Population has steadily increased, notwithstanding the waste that has been made in the camp, the siege and the battle-field; and the country, rejoicing in the consciousness of augmented strength and vigor, is permitted to expect continuance of years with large increase of freedom. No human counsel hath devised nor hath any mortal hand worked out these great things. They are the gracious gifts of the Most High God, who, while dealing with us in anger for our sins, hath nevertheless remembered mercy.
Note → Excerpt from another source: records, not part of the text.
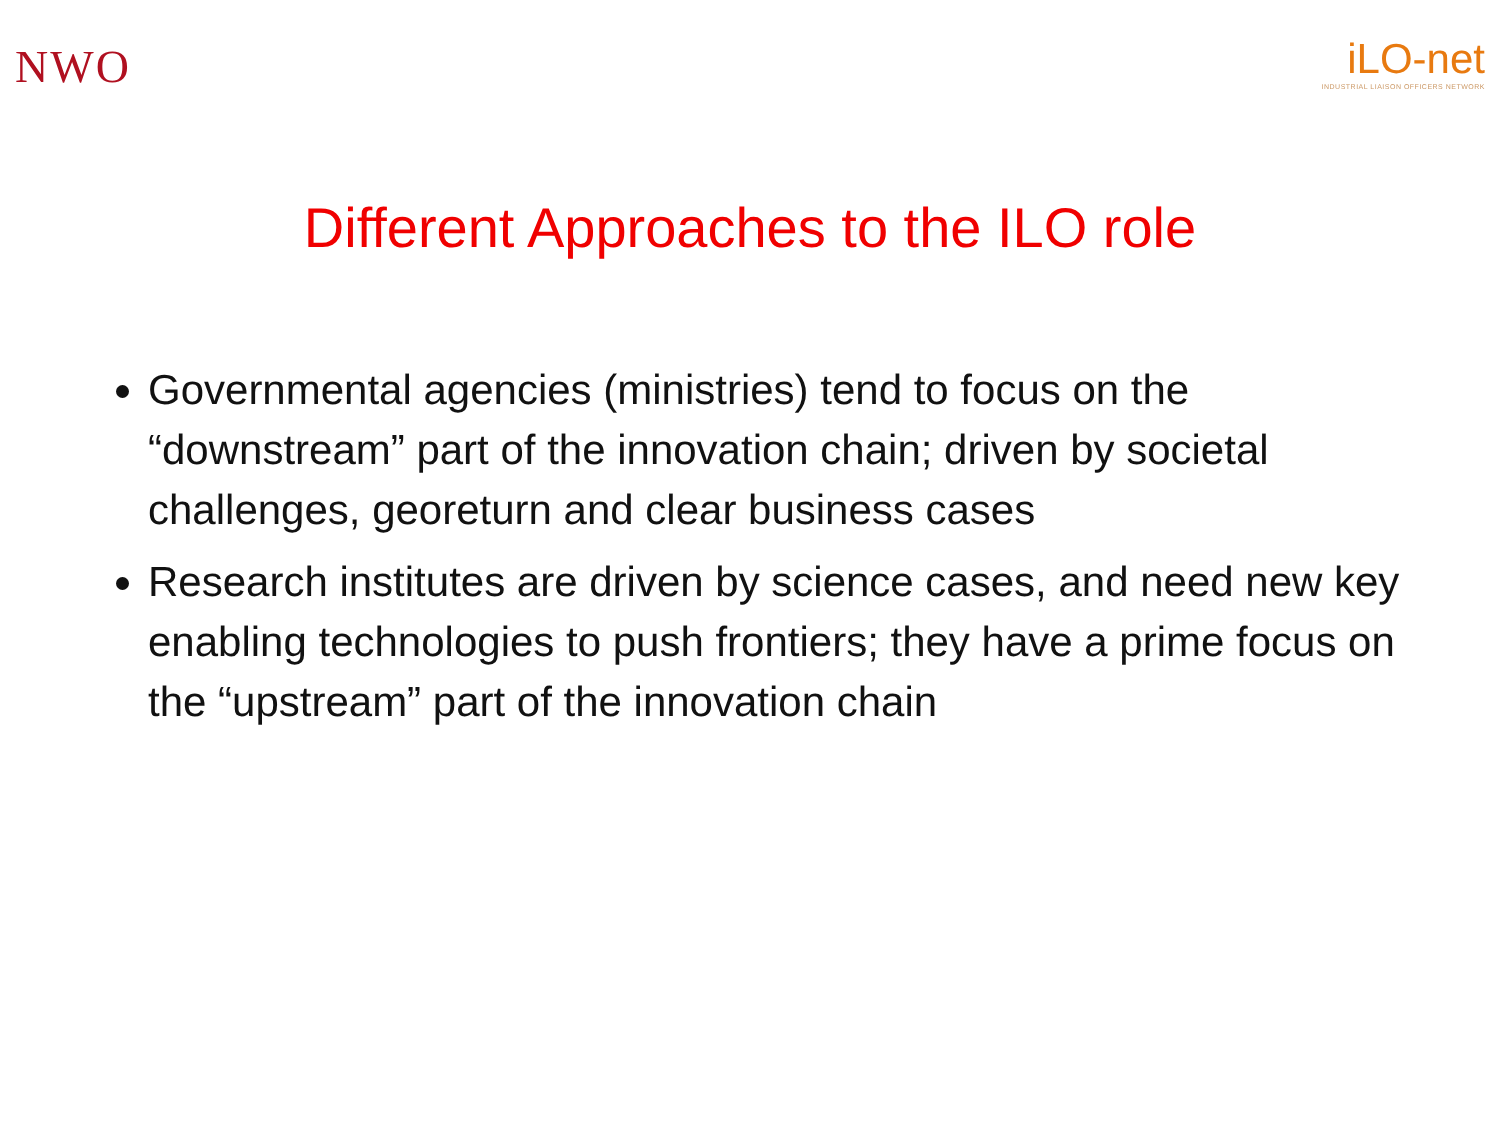NWO
iLO-net
INDUSTRIAL LIAISON OFFICERS NETWORK
Different Approaches to the ILO role
Governmental agencies (ministries) tend to focus on the “downstream” part of the innovation chain; driven by societal challenges, georeturn and clear business cases
Research institutes are driven by science cases, and need new key enabling technologies to push frontiers; they have a prime focus on the “upstream” part of the innovation chain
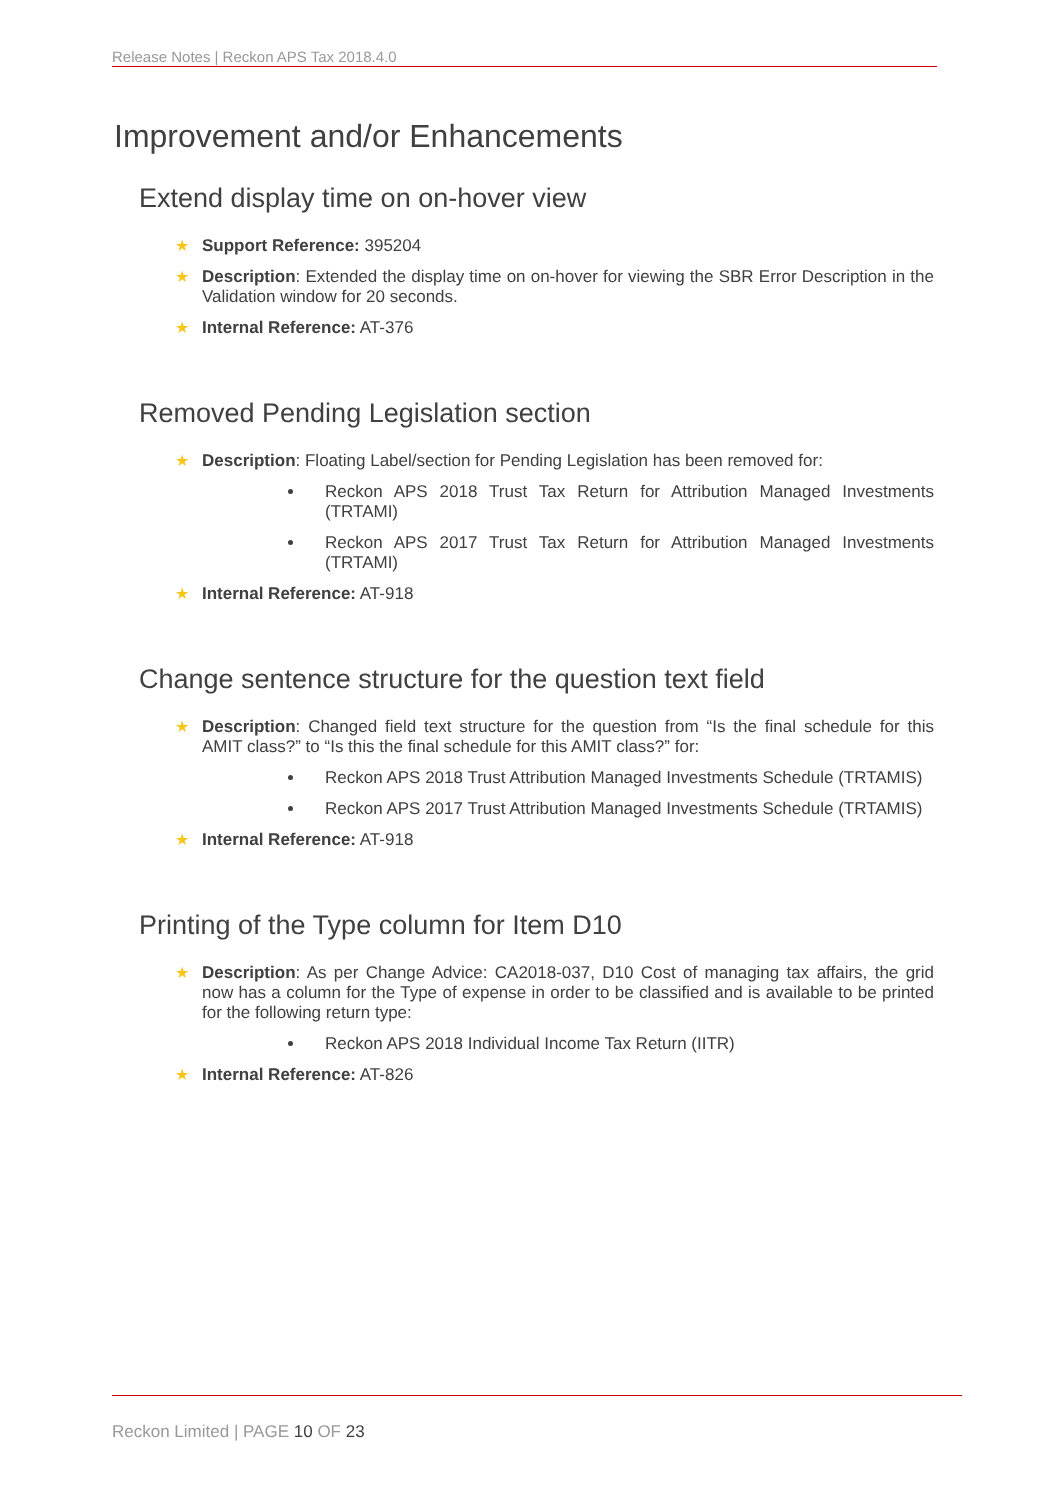Release Notes | Reckon APS Tax 2018.4.0
Improvement and/or Enhancements
Extend display time on on-hover view
★ Support Reference: 395204
★ Description: Extended the display time on on-hover for viewing the SBR Error Description in the Validation window for 20 seconds.
★ Internal Reference: AT-376
Removed Pending Legislation section
★ Description: Floating Label/section for Pending Legislation has been removed for:
Reckon APS 2018 Trust Tax Return for Attribution Managed Investments (TRTAMI)
Reckon APS 2017 Trust Tax Return for Attribution Managed Investments (TRTAMI)
★ Internal Reference: AT-918
Change sentence structure for the question text field
★ Description: Changed field text structure for the question from “Is the final schedule for this AMIT class?” to “Is this the final schedule for this AMIT class?” for:
Reckon APS 2018 Trust Attribution Managed Investments Schedule (TRTAMIS)
Reckon APS 2017 Trust Attribution Managed Investments Schedule (TRTAMIS)
★ Internal Reference: AT-918
Printing of the Type column for Item D10
★ Description: As per Change Advice: CA2018-037, D10 Cost of managing tax affairs, the grid now has a column for the Type of expense in order to be classified and is available to be printed for the following return type:
Reckon APS 2018 Individual Income Tax Return (IITR)
★ Internal Reference: AT-826
Reckon Limited | PAGE 10 OF 23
It has seemed to me fit and proper that they should be solemnly, reverently and gratefully acknowledged as with one heart and one voice by the whole American People.

I do therefore invite my fellow citizens in every part of the United States, and also those who are at sea and those who are sojourning in foreign lands, to set apart and observe the last Thursday of November next, as a day of Thanksgiving and Praise to our beneficent Father who dwelleth in the Heavens.

And I recommend to them that while offering up the ascriptions justly due to Him for such singular deliverances and blessings, they do also, with humble penitence for our national perverseness and disobedience, commend to His tender care all those who have become widows, orphans, mourners or sufferers in the lamentable civil strife in which we are unavoidably engaged, and fervently implore the interposition of the Almighty Hand to heal the wounds of the nation and to restore it as soon as may be consistent with the Divine purposes to the full enjoyment of peace, harmony, tranquillity and Union.

In testimony whereof, I have hereunto set my hand and caused the Seal of the United States to be affixed.

Done at the City of Washington, this Third day of October, in the year of our Lord one thousand eight hundred and sixty-three, and of the Independence of the Unites States the Eighty-eighth.

By the President: Abraham Lincoln
William H. Seward,
Secretary of State
In some respects the proclamation reads as if it could have been written today. Have a wonderful Thanksgiving.